We're at an uncomfortable moment in software development, and I don't think most people are naming it correctly.
The tools have genuinely changed. You can describe what you want in plain language and get working code in seconds. That's not hype, that's just what it is now. And a lot of people look at that and conclude that knowing how to code matters less.
That conclusion is wrong. It's also understandable, because the evidence looks convincing from the outside.
Two Camps
There are two ways I see developers approaching this shift.
The first is what people are calling vibe coding. Prompt until something works, iterate by feel, treat the model as a black box. Accept the output if the tests pass. Move on. This works fine for demos and scripts you'll run twice. It falls apart when software has to live in production, get maintained, or handle anything outside the happy path.

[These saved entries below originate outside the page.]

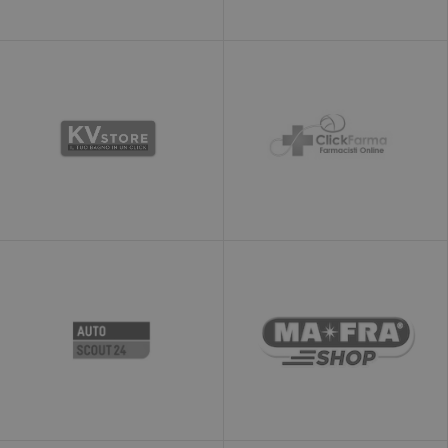
nuovamente i
visitatori che
potrebbero
convertirsi in
clienti in base al
comportamento
online del
visitatore sui siti
web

The second approach is using AI as a tool while bringing your own judgment to the output. You know what good architecture looks like. You know when an abstraction is hiding the wrong thing. You know when a concurrent data structure is going to cause problems under load. The model produces a draft. You evaluate it.
Both approaches can produce working code. Only one produces software worth keeping.
Takeaways:
- AI doesn't change what good software means. It changes how fast you can produce a bad first draft.
- Vibe coding compounds debt. Structured engineering compounds skill.
- The bottleneck moves from writing to evaluating.
The Plausibility Problem
LLMs are good at producing plausible code. This is both the strength and the biggest risk.
Plausible is not the same as correct. And if you don't have a mental model of how systems behave, it's genuinely hard to tell the difference between code that works, code that works now, and code that will fail badly later.
Real software lives in the edge cases. Concurrency bugs that only surface under load. Performance issues that look fine in testing and explode in production. Brittle abstractions that seem clean until you need to change them.
These problems are not solvable by better prompting. You need to understand why they happen before you can recognize that the generated code is creating the conditions for them.
Takeaways:
- Code that compiles and passes tests is not the same as code that's correct.
- Debugging AI output requires the exact same skills as debugging hand-written code.
- Surface-level validation breaks down precisely when it matters most.
What Fundamentals Actually Are
When people say "learn to code," they usually mean syntax and language features. That's the least important part.
The real value is a set of thinking tools. Problem decomposition, breaking vague requirements into precise steps. Abstraction skills, knowing what to hide versus what to expose. Reasoning about state. Debugging discipline, forming hypotheses and testing them rather than changing random things and hoping.
These skills don't become less useful when AI is generating the code. They move up a level. Instead of writing every function, you're deciding what the system should look like, evaluating what the model produces, steering the output toward something maintainable.
The thinking hasn't gone away. It just has a different target.
Takeaways:
- The skills needed have not changed. The level they operate at has moved up.
- Good prompts require the same decomposition skills as good code.
- Trade-off awareness is still entirely on you. The model doesn't know your constraints or your production environment.
Amplifier, Not Replacement
A developer with strong fundamentals can use AI to generate scaffolding quickly, spot flawed assumptions in generated code before they become problems, and refactor outputs into something maintainable. They can hold a mental model of the whole system and evaluate each piece against it.
A developer without those fundamentals will accept suboptimal structures, accumulate debt quickly, and struggle to debug anything that goes wrong. They end up dependent on the model for direction because they don't have a clear picture of where they're trying to go.
The gap between these two outcomes is significant. It also compounds. The person building judgment gets better at using AI. The person without it gets more dependent on it.
Takeaways:
- AI raises the ceiling for strong developers. It lowers the floor for those without fundamentals.
- Leverage requires something to apply leverage to.
- Skill compounds. AI just accelerates the compounding.
Learning Still Pays Off
If you're early in your career, or want to sharpen the fundamentals you already have, structured learning still pays off. The difference now is it doesn't have to be dry.
Platforms like Codecrafters take a challenge-based approach where you implement real systems from scratch, your own Git, Redis, Docker. It forces you to understand what's actually happening rather than relying on abstractions to hide the complexity. If you're learning Rust, it's one of the more honest ways to do it.
The mental model you build from that kind of work is exactly what makes AI tools more useful to you, because you know what you're looking for in the output.
The Shift
The question used to be: can you write this function?
The question now is: can you design, evaluate, and evolve this system?
That requires taste, judgment, and foundational knowledge. None of those come from accepting whatever the model produces.
You can build software today without deeply understanding it. But software that lasts, scales, and holds up to change still requires someone who understands what they're building.
AI makes you faster. Understanding makes you better. The combination is where the real leverage is.